Given text:
····················

Then I started reading other reviews by friends, like Bat, who I finally got to meet in Portland after knowing her for twelve e-years, and her (friends-locked) review was super-kind but said:

Ferrett uses opals as a detection system to warn people of ‘mancy usage. Being that there’s several types of opal, I’m guessing he just meant a common opal, although I kind of substituted fire opals in my head. Maybe because hematite is associated with earth/fire and opals are not only associated with water but also contain a lot more water then other minerals, their usage in the story makes sense. (During the 19th century, opals were considered to bring bad luck to anyone who wore them except for those whose birthstone it was.)
There’s lots of video game (Frogger and Super Mario Bros for sure) and other pop culture references that become touchstones, especially for readers of my generation.
Another thing I’ll look at is names:
Paul – “humble, small”
Aliyah – “high, sublime”
Valentine – “strength, health” (makes total sense with her flavor of ‘mancy.)
Kit – (possibly short for Christopher – “Christ-bearer”)
Imani – “faith”

····················

Supplied data:

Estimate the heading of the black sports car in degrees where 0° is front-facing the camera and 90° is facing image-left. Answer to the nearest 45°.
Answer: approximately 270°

····················

Work to complete:
Extend the excerpt above about reviews of Ferrett's book, beginning right after its final line, "Imani – 'faith'".

Result for this task:
And while this is all a valid way of interpreting the text, I sure as hell didn’t put that in there. Why did I use opals? Because opals are, uh, pretty. And I used hematite because it was a cool name. I chose names at random, as I pretty much always do.  “Hey, does Paul sound like a Paul? He’s Paulish. Let’s go with Paul.”
I do know authors (like Catherynne Valente and Kat Howard and many other catlike folk) who do choose names for their characters with extreme care, setting up their double-meanings quite cautiously, but me? I feel like a bull blundering through a Ming Vase exhibit, because I just choose at random and yet there’s all of this analysis here about what it could mean.
Which isn’t to say the analyses are bullshit! For one thing, as noted, the drugs-as-less-interesting-life-experience subtext is something I do believe, and it’s in there even though I utterly never meant to put it in there. For another, I feel very strongly that once I hand you this book, the book is yours; I wrote the characters, but you get to decide whether you like them, whether you like what they’re doing, whether you find what they’re doing is believable.
I didn’t put it in there consciously, but that doesn’t mean it’s there.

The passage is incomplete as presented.